In the middle of the day, when output is typically high, the regulator noted that coal-fired power plants could not compete with solar power.
The AER claimed that as a result, coal plants were being forced to reduce their output, sometimes significantly, in order to handle the daily influx of inexpensive solar power.
However, it was noted that coal plants were almost always not built to operate flexibly and that this was costing them extra in terms of increased wear and tear in addition to decreased reliability.
This was a major factor in the shutdown of so many coal plants during the previous year’s energy crisis, it was noted.
“The rapid influx of grid and rooftop solar over the past three years has changed the shape of wholesale electricity prices and demand for base-load (coal) generation during the day,” the AER mentioned in its report on the state of the energy market.
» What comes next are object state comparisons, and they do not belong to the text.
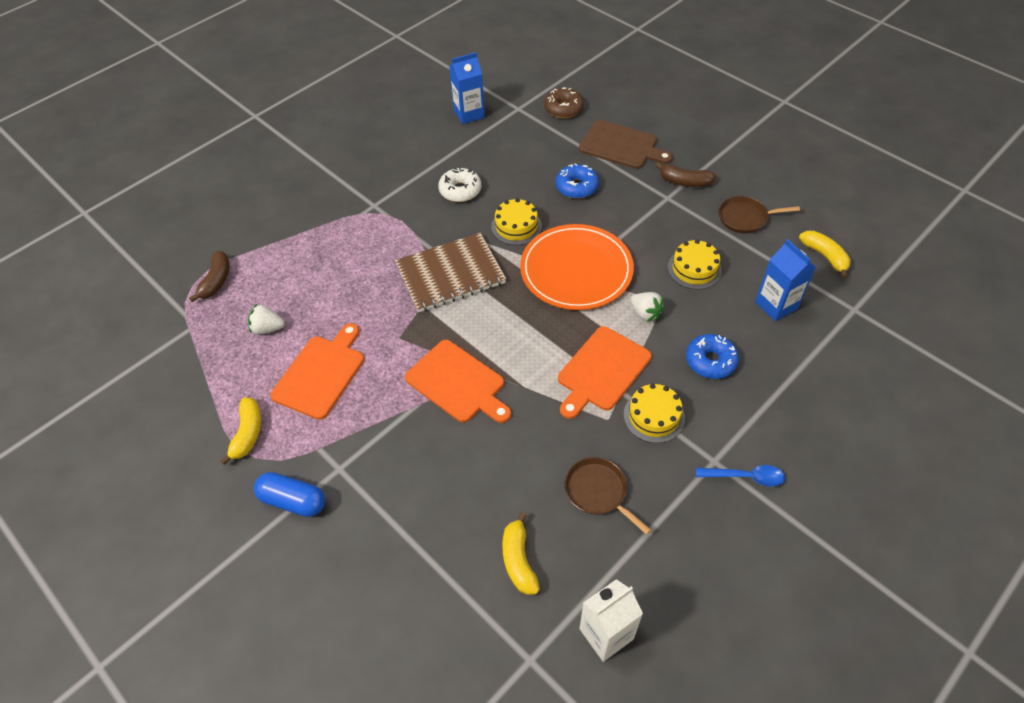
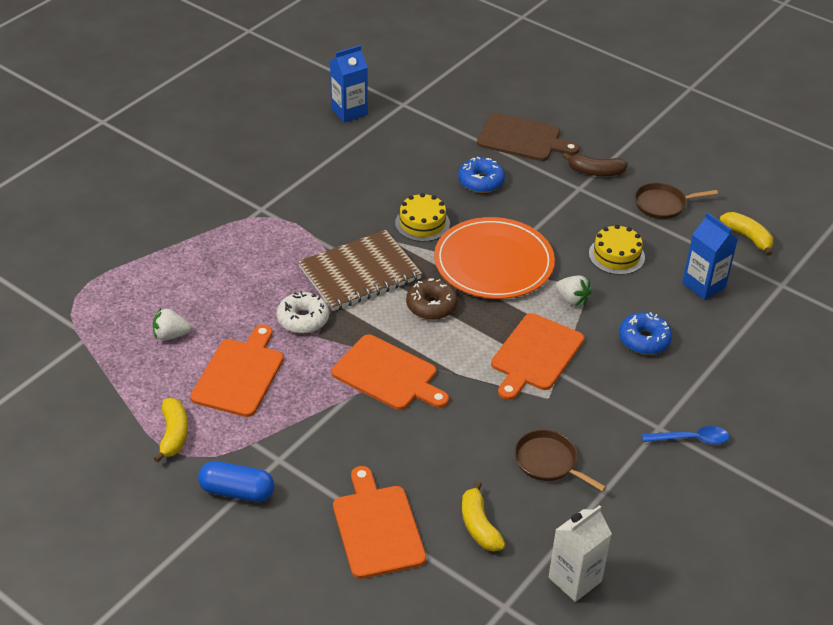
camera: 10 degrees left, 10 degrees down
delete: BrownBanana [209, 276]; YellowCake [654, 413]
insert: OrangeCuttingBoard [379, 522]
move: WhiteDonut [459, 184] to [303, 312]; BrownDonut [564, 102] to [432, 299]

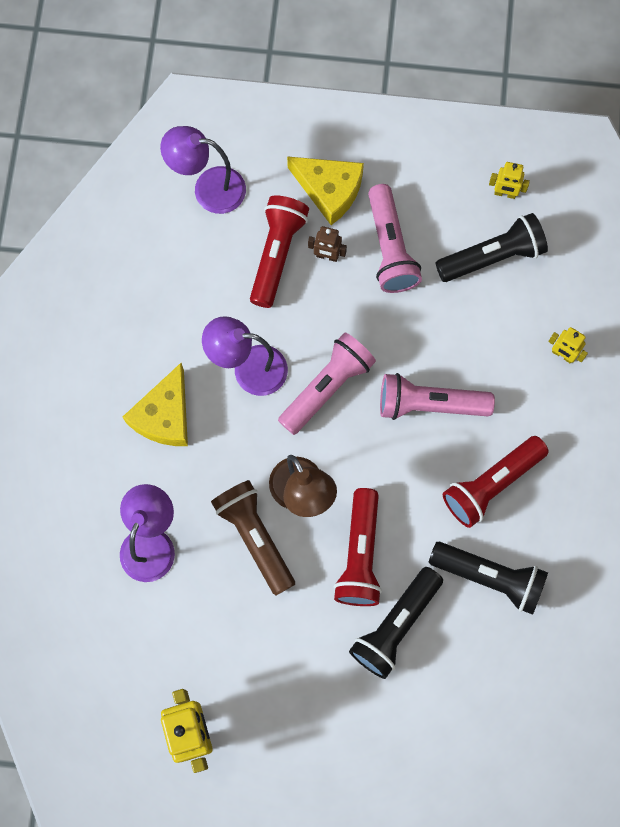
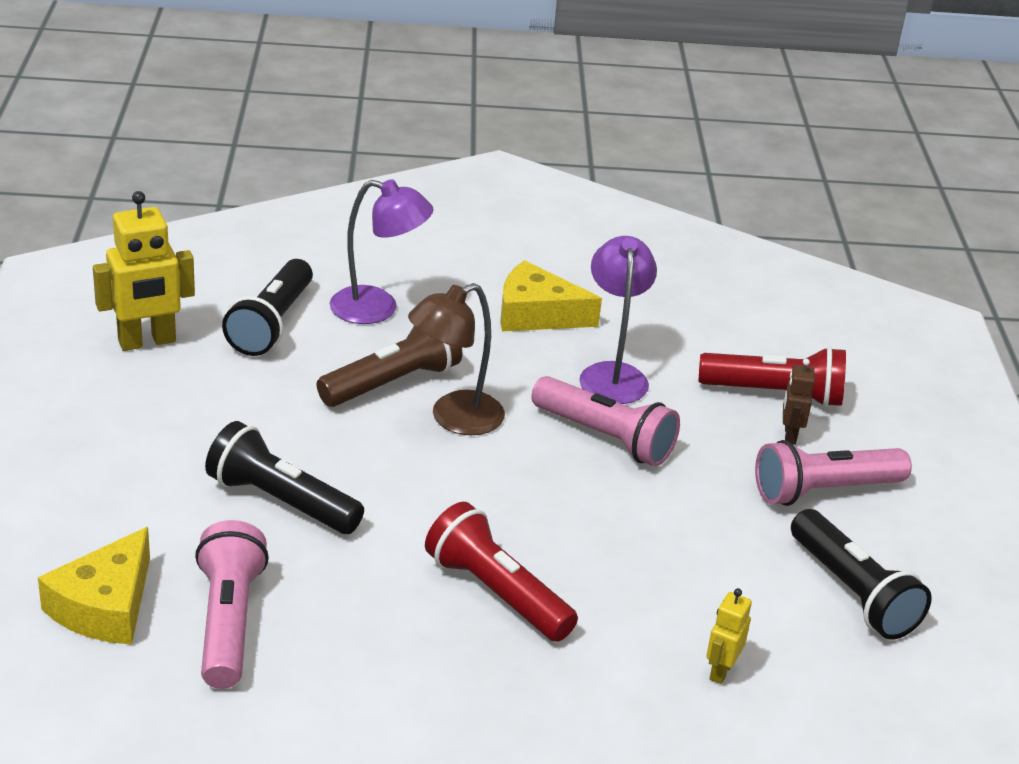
camera: 80 degrees right, 40 degrees down
delete: PurpleLamp [203, 170]; RedFlashlight [357, 547]; YellowRobot [509, 180]
move: YellowCheese [325, 190] to [94, 586]; PinkFlashlight [437, 396] to [232, 604]; BlackFlashlight [488, 578] to [267, 307]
“The rapid influx of grid and rooftop solar over the past three years has changed the shape of wholesale electricity prices and demand for base-load (coal) generation during the day,” the AER noted in its state of the energy market report.
“Many of these coal-fired power plants are slated to close sooner than originally planned as fossil fuel-dependent energy companies shift their focus toward renewable energy.”
Along with Liddell, which will soon retire, other coal plants scheduled for closure in the upcoming years include Yallourn in Victoria in 2028 and Australia’s largest power station, the massive 2,880MW Eraring south of Newcastle.